### Available records
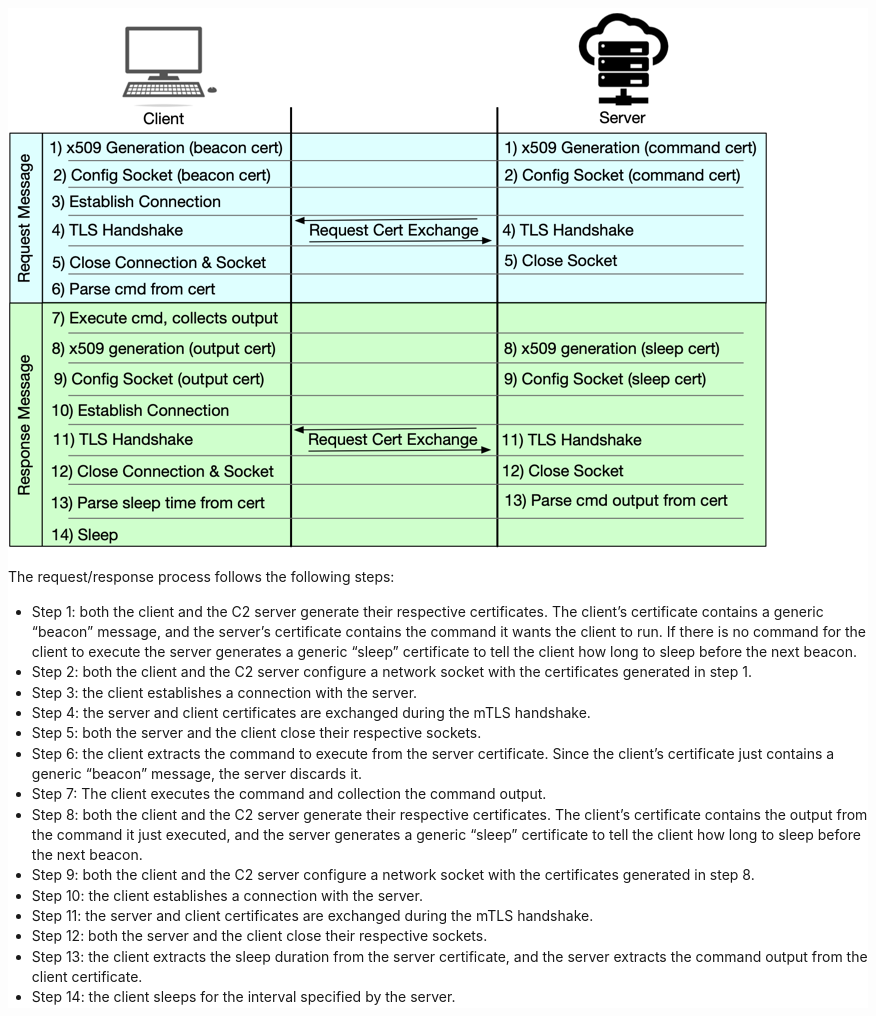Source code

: ![Figure 3](assets/c2_flow.png)

The request/response process follows the following steps:
- Step 1: both the client and the C2 server generate their respective certificates. The client’s certificate contains 
a generic “beacon” message, and the server’s certificate contains the command it wants the client to run. 
If there is no command for the client to execute the server generates a generic “sleep” certificate to tell the 
client how long to sleep before the next beacon.
- Step 2: both the client and the C2 server configure a network socket with the certificates generated in step 1.  
- Step 3: the client establishes a connection with the server.
- Step 4: the server and client certificates are exchanged during the mTLS handshake.
- Step 5: both the server and the client close their respective sockets.
- Step 6: the client extracts the command to execute from the server certificate. Since the client’s certificate 
just contains a generic “beacon” message, the server discards it.
- Step 7: The client executes the command and collection the command output.
- Step 8: both the client and the C2 server generate their respective certificates. The client’s certificate contains 
the output from the command it just executed, and the server generates a generic “sleep” certificate to tell the client 
how long to sleep before the next beacon.
- Step 9: both the client and the C2 server configure a network socket with the certificates generated in step 8.
- Step 10: the client establishes a connection with the server.
- Step 11: the server and client certificates are exchanged during the mTLS handshake.
- Step 12: both the server and the client close their respective sockets.
- Step 13: the client extracts the sleep duration from the server certificate, and the server extracts the command
output from the client certificate.
- Step 14: the client sleeps for the interval specified by the server.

### Instructions for the task
Return the data above line for line without changing anything, and omit the pictures.

### Answer for the task
Source code

: ![Figure 3](assets/c2_flow.png)

The request/response process follows the following steps:
- Step 1: both the client and the C2 server generate their respective certificates. The client’s certificate contains 
a generic “beacon” message, and the server’s certificate contains the command it wants the client to run. 
If there is no command for the client to execute the server generates a generic “sleep” certificate to tell the 
client how long to sleep before the next beacon.
- Step 2: both the client and the C2 server configure a network socket with the certificates generated in step 1.  
- Step 3: the client establishes a connection with the server.
- Step 4: the server and client certificates are exchanged during the mTLS handshake.
- Step 5: both the server and the client close their respective sockets.
- Step 6: the client extracts the command to execute from the server certificate. Since the client’s certificate 
just contains a generic “beacon” message, the server discards it.
- Step 7: The client executes the command and collection the command output.
- Step 8: both the client and the C2 server generate their respective certificates. The client’s certificate contains 
the output from the command it just executed, and the server generates a generic “sleep” certificate to tell the client 
how long to sleep before the next beacon.
- Step 9: both the client and the C2 server configure a network socket with the certificates generated in step 8.
- Step 10: the client establishes a connection with the server.
- Step 11: the server and client certificates are exchanged during the mTLS handshake.
- Step 12: both the server and the client close their respective sockets.
- Step 13: the client extracts the sleep duration from the server certificate, and the server extracts the command
output from the client certificate.
- Step 14: the client sleeps for the interval specified by the server.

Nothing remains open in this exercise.